3:8 I have come down 1 to deliver them 2 from the hand of the Egyptians and to bring them up from that land to a land that is both good and spacious, 3 to a land flowing with milk and honey, 4 to the region of the Canaanites, Hittites, Amorites, Perizzites, Hivites, and Jebusites. 5
3:17 and I have promised 6 that I will bring you up out of the affliction of Egypt to the land of the Canaanites, Hittites, Amorites, Perizzites, Hivites, and Jebusites, 7 to a land flowing with milk and honey.”’
13:5 When 8 the Lord brings you to the land of the Canaanites, Hittites, Amorites, Hivites, and Jebusites, which he swore to your fathers to give you, a land flowing with milk and honey, 9 then you will keep 10 this ceremony 11 in this month.
33:3 Go up 12 to a land flowing with milk and honey. But 13 I will not go up among you, for you are a stiff-necked people, and I might destroy you 14 on the way.”
1 sn God’s coming down is a frequent anthropomorphism in Genesis and Exodus. It expresses his direct involvement, often in the exercise of judgment.
2 tn The Hiphil infinitive with the suffix is לְהַצִּילוֹ (lÿhatsilo, “to deliver them”). It expresses the purpose of God’s coming down. The verb itself is used for delivering or rescuing in the general sense, and snatching out of danger for the specific.
3 tn Heb “to a land good and large”; NRSV “to a good and broad land.” In the translation the words “that is both” are supplied because in contemporary English “good and” combined with any additional descriptive term can be understood as elative (“good and large” = “very large”; “good and spacious” = “very spacious”; “good and ready” = “very ready”). The point made in the Hebrew text is that the land to which they are going is both good (in terms of quality) and large (in terms of size).
4 tn This vibrant description of the promised land is a familiar one. Gesenius classifies “milk and honey” as epexegetical genitives because they provide more precise description following a verbal adjective in the construct state (GKC 418-19 §128.x). The land is modified by “flowing,” and “flowing” is explained by the genitives “milk and honey.” These two products will be in abundance in the land, and they therefore exemplify what a desirable land it is. The language is hyperbolic, as if the land were streaming with these products.

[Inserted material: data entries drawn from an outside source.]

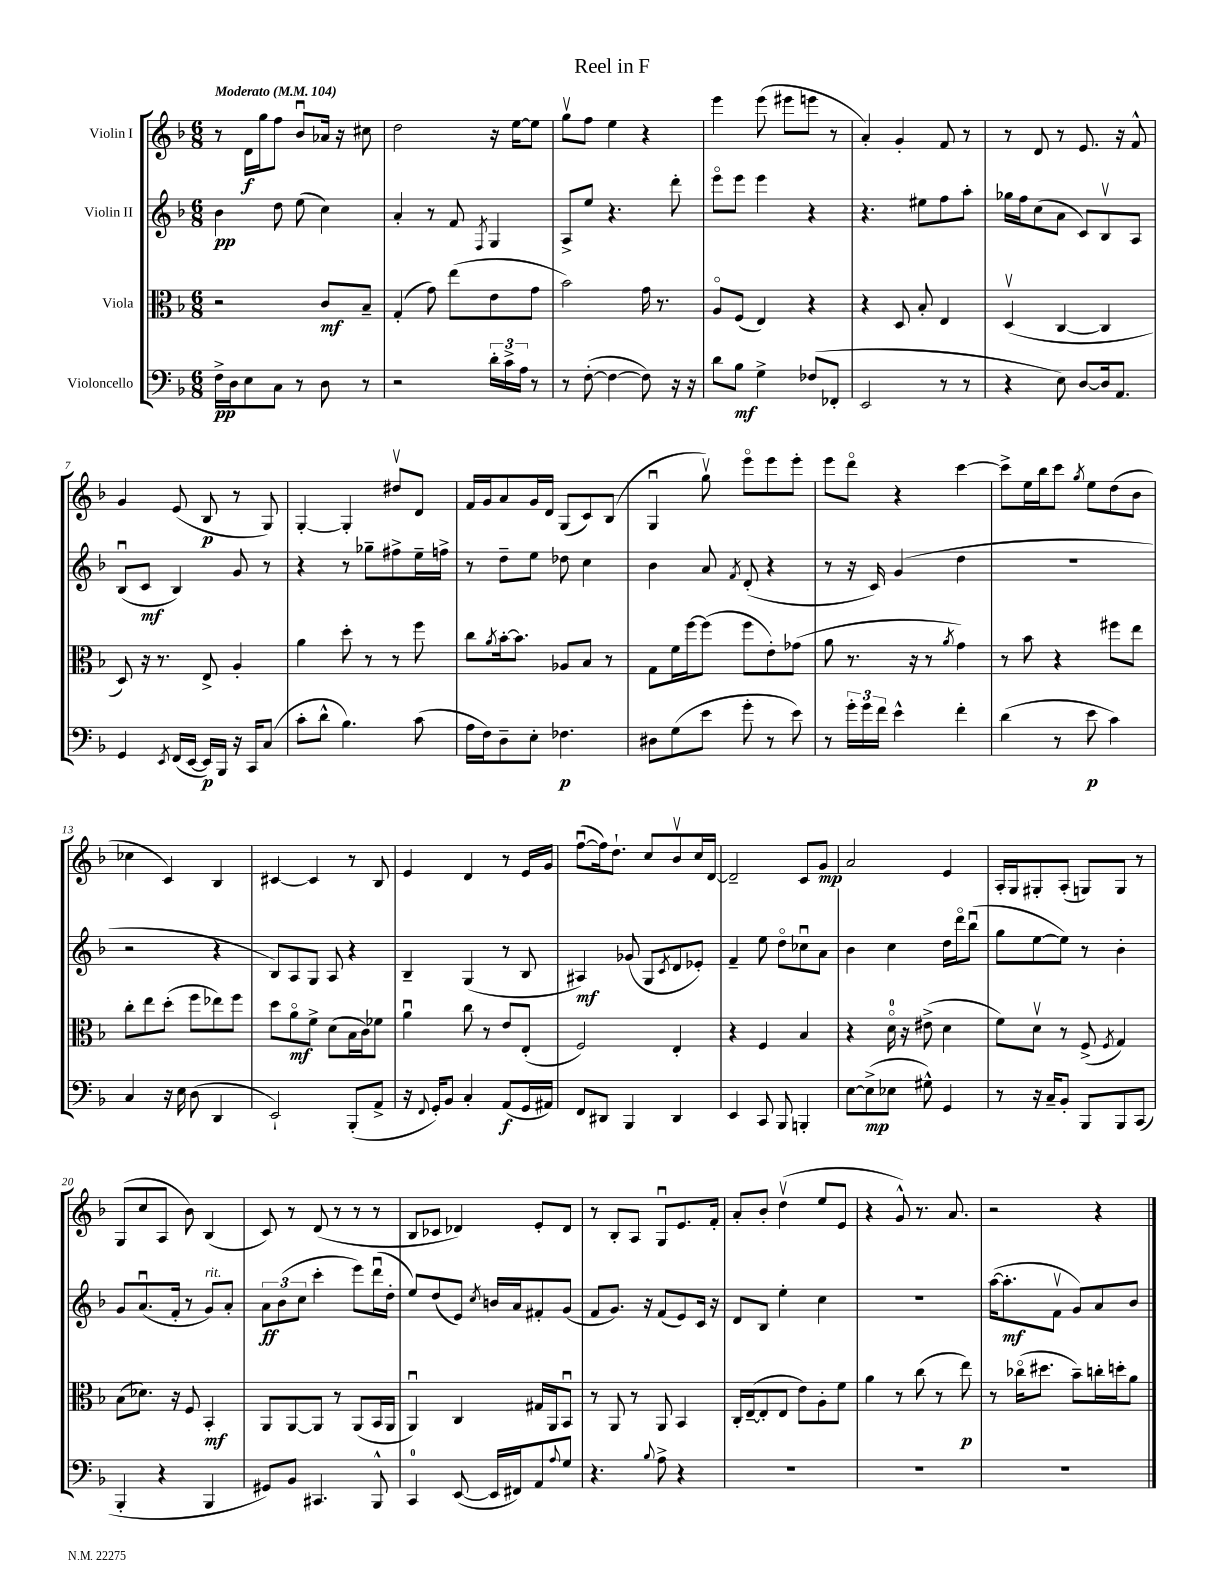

**kern	**kern	**kern	**kern
*staff4	*staff3	*staff2	*staff1
*clefF4	*clefC3	*clefG2	*clefG2
*k[b-]	*k[b-]	*k[b-]	*k[b-]
*M6/8	*M6/8	*M6/8	*M6/8
*MM104	*MM104	*MM104	*MM104
16F^	2r	4b-	8r
16D	.	.	.
8E	.	.	16d
.	.	.	16gg
8C	.	8dd	8ff
8r	.	(8ee	8b-u
8D	8c	4cc)	16a-
.	.	.	16r
8r	8B-~	.	8cc#
=	=	=	=
2r	(4G'	4a'	2dd
.	8g)	8r	.
.	(8ee	8f	.
.	.	8qF	.
24d'	8e	4G	16r
24c^	.	.	.
.	.	.	[16ee
24A	.	.	.
8r	8g	.	8ee]
=	=	=	=
8r	2b-)	8A^	8ggv
([8F'	.	8ee	8ff
4F_	.	4.r	4ee
8F])	16g	.	4r
.	8.r	.	.
16r	.	8ddd'	.
16r	.	.	.
=	=	=	=
8d	8Ao	8eeeo	4eee
8B-	(8F	8eee	.
4G^	4E)	4eee	(8eee
.	.	.	8eee#
(8F-	4r	4r	8eee
8FF-'	.	.	8r
=	=	=	=
2EE	4r	4.r	4a')
.	8D	.	4g'
.	8B-'	8ee#	.
8r	4E	8ff	8f
8r	.	8aa'	8r
=	=	=	=
4r	(4Dv	16gg-	8r
.	.	16ff	.
.	.	(8cc	8d
8E)	[4C	8a	8r
[8D	.	8c)	8.e
16D]	4C]	8B-v	.
8.AA	.	.	16r
.	.	8A	8f^^
=	=	=	=
4GG	8D)	(8B-u	4g
.	16r	8c	.
.	8.r	.	.
8qEE	.	.	.
(16FF	.	4B-)	(8e
[16EE	.	.	.
16EE])	8E^	.	8B-
16BBB-	.	.	.
16r	4A'	8g	8r
16CC	.	.	.
(8C	.	8r	8G)
=	=	=	=
8c'	4a	4r	[4G'
8d^^	.	.	.
4.B-)	8dd'	8r	4G']
.	8r	8gg-~	.
.	8r	8ff#^	8dd#v
(8c	8ff	16ee~	8d
.	.	16ff^	.
=	=	=	=
16A	8cc	8r	16f
16F)	.	.	16g
.	8qa	.	.
8D~	[16b-'	8dd~	8a
.	8.b-]	.	.
8E'	.	8ee	16g
.	.	.	16d
4.F-	8A-	8dd-	(8G
.	8B-	4cc	8c)
.	8r	.	(8B-
=	=	=	=
8D#	8G	4b-	4Gu
(8G	16f	.	.
.	[16ff	.	.
8e	(8ff]	8a	8ggv)
.	.	8qf	.
8g'	8ff	(8d'	8eeeo
8r	8e')	4r	8eee
8e)	(8g-	.	8eee'
=	=	=	=
8r	8a	8r	8eee
24g'	8.r	16r	8dddo
24g	.	.	.
.	.	16c)	.
24f	.	.	.
4e^^	.	(4g	4r
.	16r	.	.
.	8r	.	.
.	8qa	.	.
4f'	4g)	4dd	[4ccc
=	=	=	=
(4d	8r	2.r	8ccc^]
.	8b-	.	16ee
.	.	.	16bb-
8r	4r	.	8ccc
.	.	.	8qgg
8e	.	.	8ee
4c)	8ff#	.	(8dd
.	8ee	.	8b-
=	=	=	=
4C	8cc'	2r	4cc-
.	8ee	.	.
16r	(8dd'	.	4c)
16E	.	.	.
(8D	8ff	.	.
4DD	8ee-)	4r	4B-
.	8ff	.	.
=	=	=	=
2EE`)	8dd	8B-)	[4c#
.	8ao	8A	.
.	8f^	8G	4c#]
.	(8d	8A	.
(8BBB-'	16B-	4r	8r
.	16c)	.	.
8AA^	8f-	.	8B-
=	=	=	=
16r	4au	4B-~	4e
8qqFF	.	.	.
16GG')	.	.	.
8BB-	.	.	.
4C'	8cc	(4G	4d
.	8r	.	.
(8AA	8e	8r	8r
16GG	(8E'	8B-	16e
16AA#)	.	.	16g
=	=	=	=
8FF	2F)	4A#)	([8ffu
8DD#	.	.	16ff])
.	.	.	8.dd`
4BBB-	.	(8g-	.
.	.	8G	8cc
.	.	8qc	.
4DD#	4E'	8d	8b-v
.	.	8e-')	16cc
.	.	.	[16d
=	=	=	=
4EE	4r	4f~	2d~]
8CC	4F	8ee	.
8BBB-	.	8ddo	.
4BBB'	4B-	8cc-u	8c
.	.	8a	8g
=	=	=	=
[8E	4r	4b-	2a
(8E^]	.	.	.
8E-	16do	4cc	.
.	16r	.	.
8G#^^)	(8e#^	.	.
4GG	4d	16dd	4e
.	.	16dddo	.
.	.	(8bb-u	.
=	=	=	=
8r	8f)	8gg	16A'
.	.	.	16G
16r	8dv	[8ee	8G#'
16C~	.	.	.
8BB-'	8r	8ee])	(8A'
8BBB-	(8F^	8r	8G)
.	8qF	.	.
8BBB-	4G)	4b-'	8G
(8CC	.	.	8r
=	=	=	=
4BBB-'	(8B-	8g	(8G
.	8.d-)	(8.au	8cc
4r	.	.	8A
.	16r	16f'	.
.	8F	8r	8b-)
4BBB-	4BB-'	8g)	(4B-
.	.	8a'	.
=	=	=	=
8GG#)	8AA	12a	8c)
.	.	(12b-	.
8BB-	[8AA	.	8r
.	.	12cc	.
4.CC#	8AA]	4ccc'	(8d
.	8r	.	8r
.	(8AA	8eee)	8r
8BBB-^^	16BB-	(16dddu	8r
.	16AA	16dd'	.
=	=	=	=
4CC	4AAu)	8ee)	8B-
.	.	(8dd	8c-
([8EE	4C	8e)	4d-)
.	.	8qcc	.
16EE]	.	16b	.
16FF#)	.	16a	.
8AA	16G#	8f#'	8e'
.	16AA	.	.
8qqA	.	.	.
8G	8BB-u	(8g	8d-
=	=	=	=
4.r	8r	8f	8r
.	8AA	8.g)	8B-'
.	8r	.	8A
.	.	16r	.
8qqB-	.	.	.
8A^	8AA	(8f	8Gu
4r	4BB-	8e)	8.e
.	.	16c	.
.	.	16r	16f'
=	=	=	=
2.r	16C'	8d	8a'
.	([16E~	.	.
.	8E']	8B-	8b-'
.	8E	4ee'	(4ddv
.	8e)	.	.
.	8A'	4cc	8ee
.	8f	.	8e
=	=	=	=
2.r	4a	2.r	4r
.	8r	.	8g^^)
.	(8cc	.	8.r
.	8r	.	.
.	.	.	8.a
.	8ee)	.	.
=	=	=	=
2.r	8r	([16aa	2r
.	.	8.aa']	.
.	(16cc-o	.	.
.	8.dd#	.	.
.	.	8fv	.
.	8b-~)	8g)	.
.	16cc'	8a	4r
.	16dd'	.	.
.	8a	8b-	.
==	==	==	==
*-	*-	*-	*-
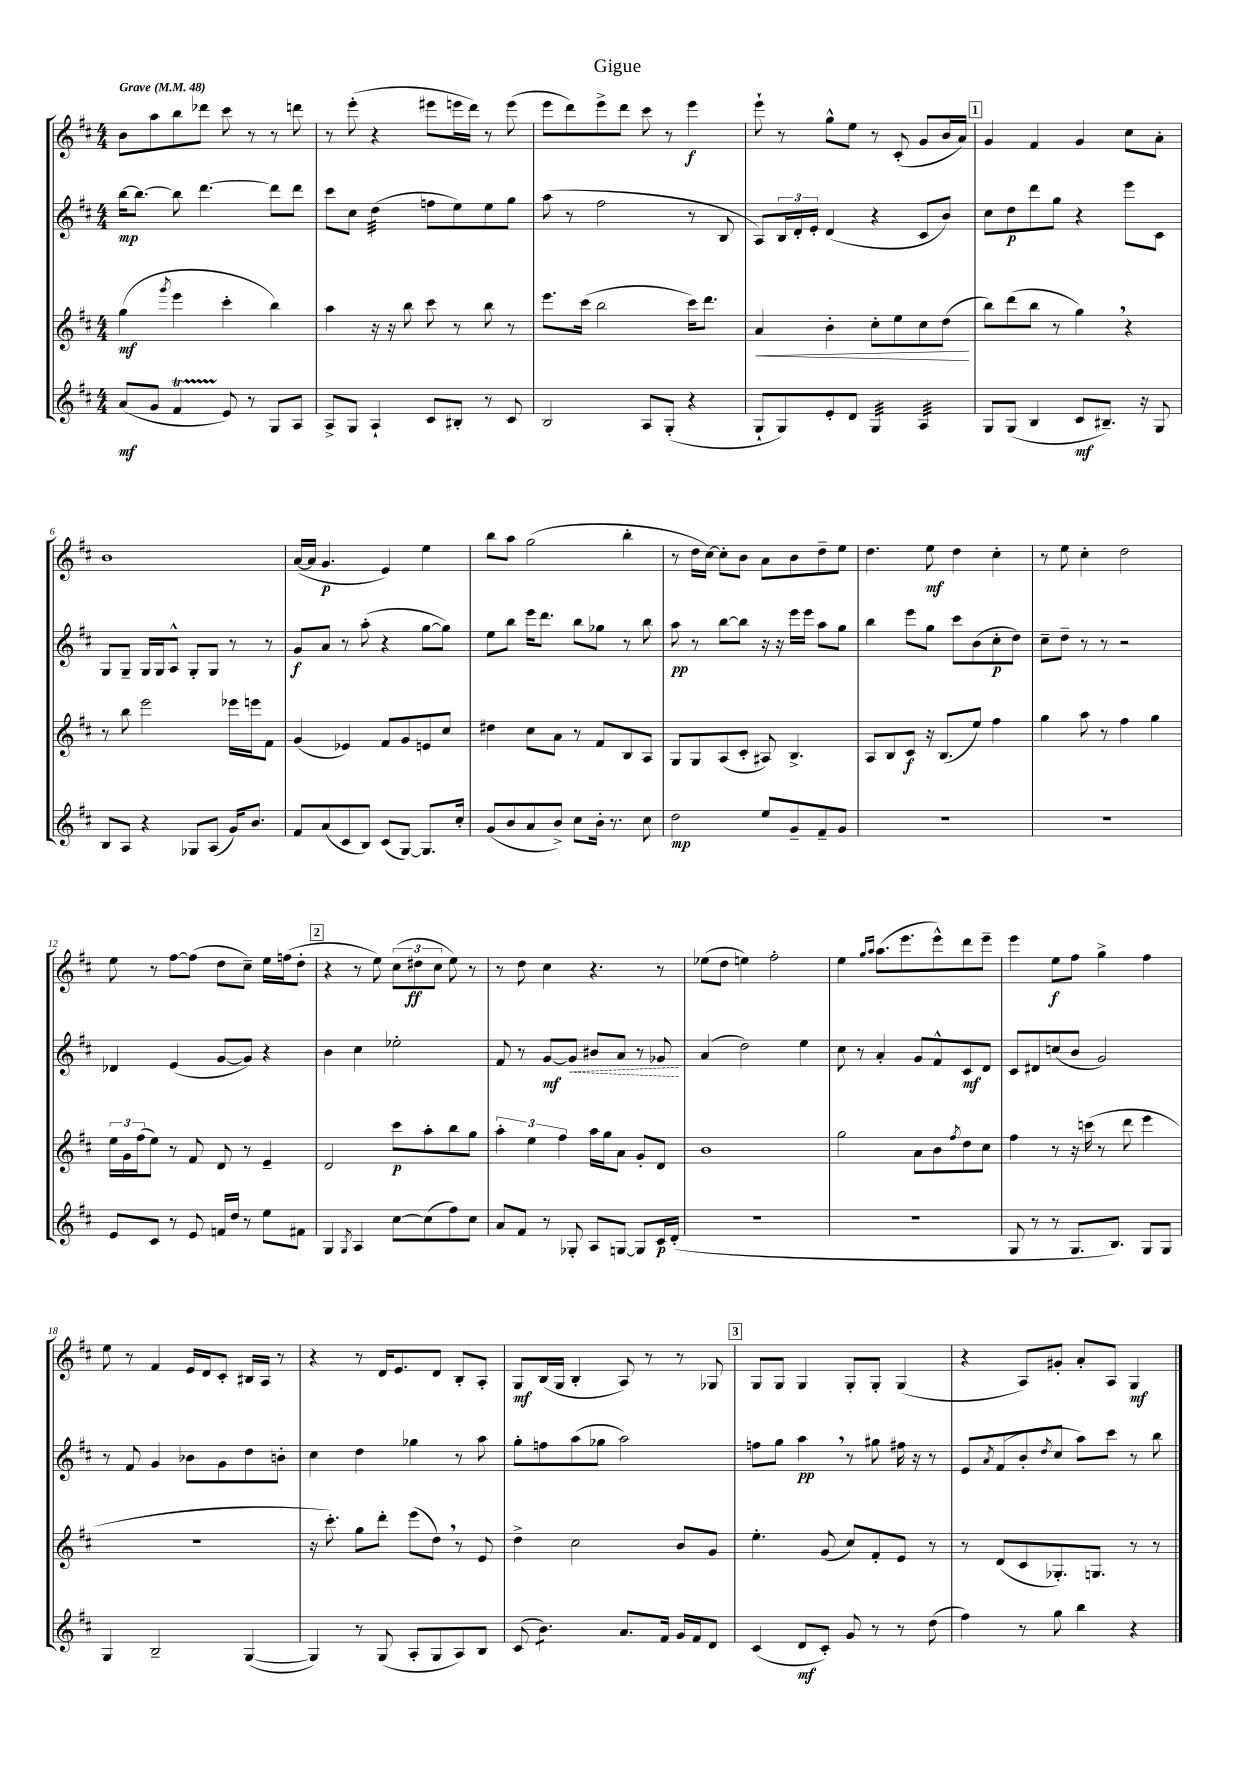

5 tn Each people group is joined to the preceding by the vav conjunction, “and.” Each also has the definite article, as in other similar lists (3:17; 13:5; 34:11). To repeat the conjunction and article in the translation seems to put more weight on the list in English than is necessary to its function in identifying what land God was giving the Israelites.
6 tn Heb “And I said.”
8 tn Heb “and it will be when.”
10 tn The verb is וְעָבַדְתָּ (vÿ’avadta), the Qal perfect with a vav (ו) consecutive. It is the equivalent of the imperfect tense of instruction or injunction; it forms the main point after the temporal clause – “when Yahweh brings you out…then you will serve.”
11 tn The object is a cognate accusative for emphasis on the meaning of the service – “you will serve this service.” W. C. Kaiser notes how this noun was translated “slavery” and “work” in the book, but “service” or “ceremony” for Yahweh. Israel was saved from slavery to Egypt into service for God as remembered by this ceremony (“Exodus,” EBC 2:383).
12 tn This verse seems to be a continuation of the command to “go up” since it begins with “to a land….” The intervening clauses are therefore parenthetical or relative. But the translation is made simpler by supplying the verb.
13 tn This is a strong adversative here, “but.”
14 tn The clause is “lest I consume you.” It would go with the decision not to accompany them: “I will not go up with you…lest I consume (destroy) you in the way.” The verse is saying that because of the people’s bent to rebellion, Yahweh would not remain in their midst as he had formerly said he would do. Their lives would be at risk if he did.